WHAT THIS EXERCISE ASKS:
[a] Which kinds of animals does the prairie update below name?
[b] Please copy out the prairie update below, beginning at the words "Pictured: Original buffalo" and stopping after "but threatened again!", and rename "slaughter" to "hunts".
DOCUMENT SEGMENT Start Marker
This year the Buffalo Commons had a breakthrough. Now we need your help more than ever. 2014 promises exciting and challenging work ahead!

 

Here's some of what happened in 2013:

 

New 100,000 acre Buffalo Range: Tribal Resolution passed by the Oglala Sioux Tribe to allow 1,000 wild buffalo and human healing to return to Pine Ridge Indian Reservation in South Dakota. 
 
After years and years of locally-led work, the Oglala Sioux Tribe will now be creating a 100,000 acre highway-to-highway Buffalo Range encompassing the South Unit of Badlands National Park, which will ultimately be a Tribal National Park. A lot of restoration work must be done but the first of 1,000 planned wild buffalo are expected to be reintroduced by November 2015. GPRC's Oglala Lakota team contributed 9 years of work to this effort, and now will be coming back on board to assist with the prairie restoration needs and green jobs programming. If you know how deeply native people and wildlife have suffered on the Great Plains, you know how powerful and exciting this story of healing is. 

 

Pictured: Original buffalo skull left over from the 1800's slaughter, hidden in the badlands of the South Unit of Badlands National Park, Pine Ridge Indian Reservation, South Dakota.

  


 

Fort Worth Prairie Park: We have fought almost 8 years for its safety. The beautiful, lush Fort Worth Prairie Park is still alive, but threatened again! 
 
This vestige of original tallgrass prairie Eden "where the West begins" came under new threat by the Texas General Land Office this past summer. 2014 is going to require all of us like never before. Across the state of Texas there is an urgent scramble to save the last of the platinum prairies. The Fort Worth Prairie Park is a high profile battle not only because of its size, but also because it is one of Texas' most important breeding and resting grounds for the international migrations of Monarch butterflies and grassland nesting birds. The Fort Worth Prairie Park is also an easily accessible refuge for people to walk and breathe for miles in a landscape that shows how just how alive and beautiful the legendary Texas prairie once was.
DOCUMENT SEGMENT End Marker
DATASET EXCERPTS Start Marker
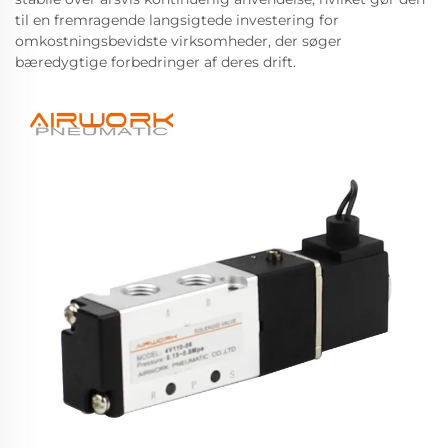
til en fremragende langsigtede investering for
omkostningsbevidste virksomheder, der søger
bæredygtige forbedringer af deres drift.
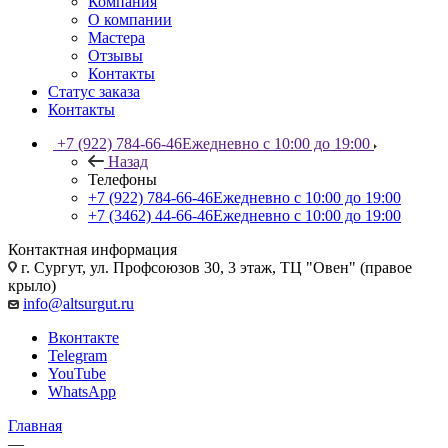
Компания
О компании
Мастера
Отзывы
Контакты
Статус заказа
Контакты
+7 (922) 784-66-46
Ежедневно с 10:00 до 19:00
Назад
Телефоны
+7 (922) 784-66-46
Ежедневно с 10:00 до 19:00
+7 (3462) 44-66-46
Ежедневно с 10:00 до 19:00
Контактная информация
г. Сургут, ул. Профсоюзов 30, 3 этаж, ТЦ "Овен" (правое
крыло)
info@altsurgut.ru
Вконтакте
Telegram
YouTube
WhatsApp
Главная
—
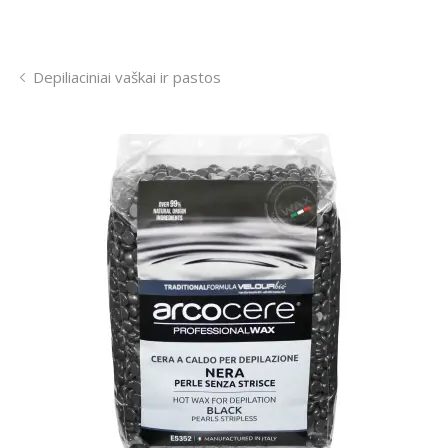
Depiliaciniai vaškai ir pastos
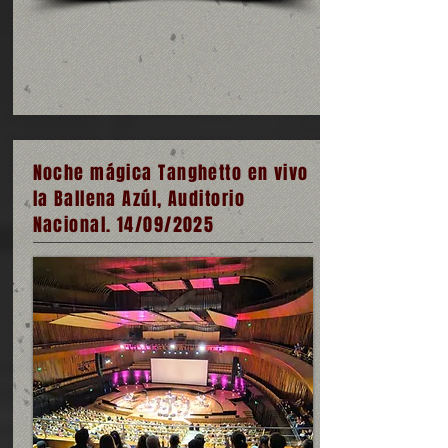
Noche mágica Tanghetto en vivo
la Ballena Azúl, Auditorio
Nacional. 14/09/2025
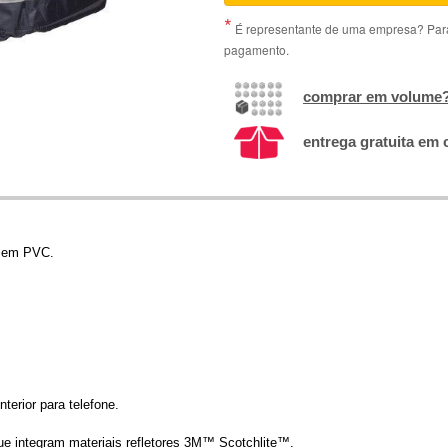
É representante de uma empresa? Para 
pagamento.
comprar em volume
entrega gratuita em 
o em PVC.
nterior para telefone.
e integram materiais refletores 3M™ Scotchlite™.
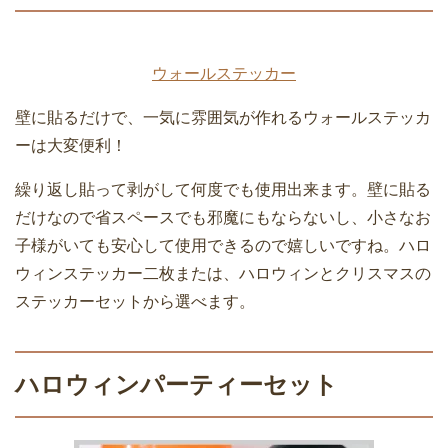
ウォールステッカー
壁に貼るだけで、一気に雰囲気が作れるウォールステッカ
ーは大変便利！
繰り返し貼って剥がして何度でも使用出来ます。壁に貼る
だけなので省スペースでも邪魔にもならないし、小さなお
子様がいても安心して使用できるので嬉しいですね。ハロ
ウィンステッカー二枚または、ハロウィンとクリスマスの
ステッカーセットから選べます。
ハロウィンパーティーセット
DATASET EXCERPTS End Marker
SOLVED TASKS:
[a]
- buffalo
- Monarch butterflies
- grassland nesting birds

[b]
Pictured: Original buffalo skull left over from the 1800's hunts, hidden in the badlands of the South Unit of Badlands National Park, Pine Ridge Indian Reservation, South Dakota.

  


 

Fort Worth Prairie Park: We have fought almost 8 years for its safety. The beautiful, lush Fort Worth Prairie Park is still alive, but threatened again!